Tu nie chodzi o antybiotyki,bo to nie ma nic wspólnego.Chodzi o te napędzanie kóz do produkcji mleka za pomocą wydłużania dnia do 16 godz.Czas jesieni i zimy-to czas odpoczynku dla kóz,więc nawet jeśli doi się 2-3 lata bez przerwy,to i tak trzeba pozwolić kozie odpocząć na jesień-zimę.
Moje kozy też są zdrowe,zadbane,ruchliwe........
Co do rzepiku,to też stosowałam latem i jesienią.Wiem jednak z doświadczenia,że rzepik o 25-30% podnosi mleczność.Jednak nie można go stosować zbyt długi czas non stop,bo przebiałkujesz kozy.
Pomyśl ile czasu wytrzyma taka koza,która 2-3 lata nie miała młodych,a jesienią i zimą nie pozwoli się jej odpoczać?
Wiem co napiszesz,że sama tak robię,a wymądrzam się....Otóż nie,ja pozwalam odpocząć jesienią i zimą-dostają owies,bardzo dobrej jakości siano i słomę, dynię lub buraki-te ostatnie,gdy mam.Doję raz dziennie,więc taki system dojenia też ogranicza produkcję mleka.
Jeśli wymię za mocno jest nabite,zmniejszam ilości treściwych,żeby mleka było mniej,a co za tym idzie wymię nie było zbyt mocno napakowane mlekiem.

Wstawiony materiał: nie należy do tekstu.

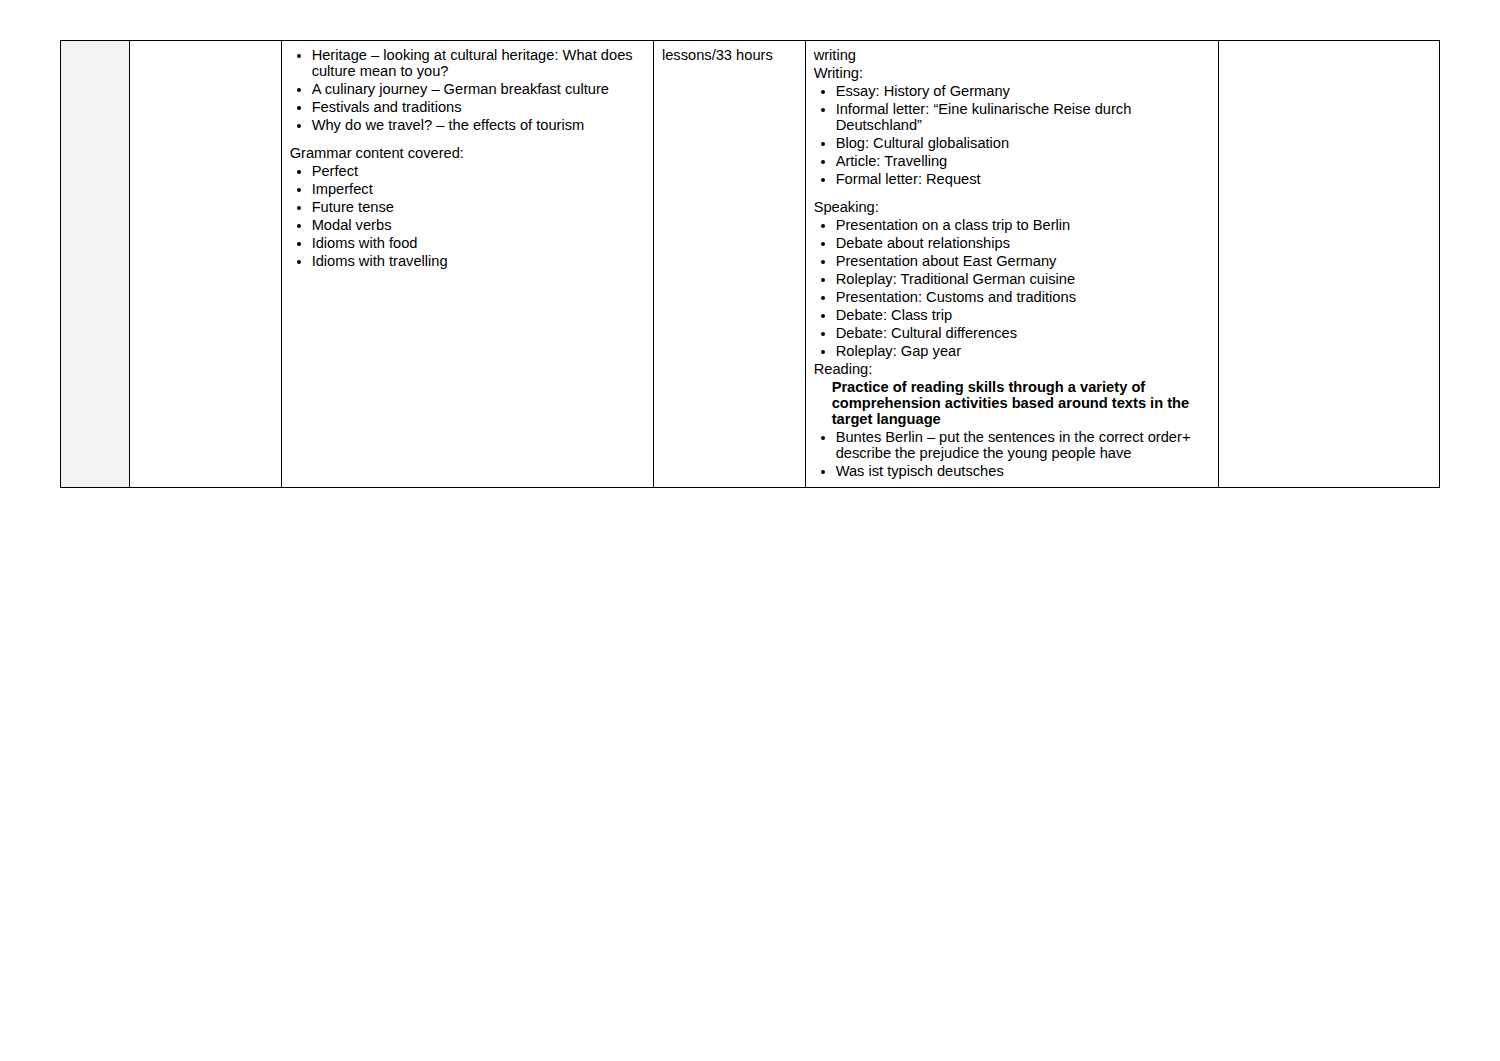| | | Heritage – looking at cultural heritage: What does culture mean to you? A culinary journey – German breakfast culture Festivals and traditions Why do we travel? – the effects of tourism Grammar content covered: Perfect Imperfect Future tense Modal verbs Idioms with food Idioms with travelling | lessons/33 hours | writing Writing: Essay: History of Germany Informal letter: “Eine kulinarische Reise durch Deutschland” Blog: Cultural globalisation Article: Travelling Formal letter: Request Speaking: Presentation on a class trip to Berlin Debate about relationships Presentation about East Germany Roleplay: Traditional German cuisine Presentation: Customs and traditions Debate: Class trip Debate: Cultural differences Roleplay: Gap year Reading: Practice of reading skills through a variety of comprehension activities based around texts in the target language Buntes Berlin – put the sentences in the correct order+ describe the prejudice the young people have Was ist typisch deutsches | |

To nie są żadne podteksty,czy wymądrzania się,po prostu pomyśl,jak długo wytrzyma koza,która "myśli",że cały rok przez 3lata jest tylko wiosna i lato?Wydłużając sztucznie dzień stosujesz w hodowli tylko dwie pory roku.Kozy nie wiedzą jaka data,nie znają przecież się na porach roku.Widząc,że robi się chłodniej,szybciej ciemno-dla nich to znak,że pora odpocząć.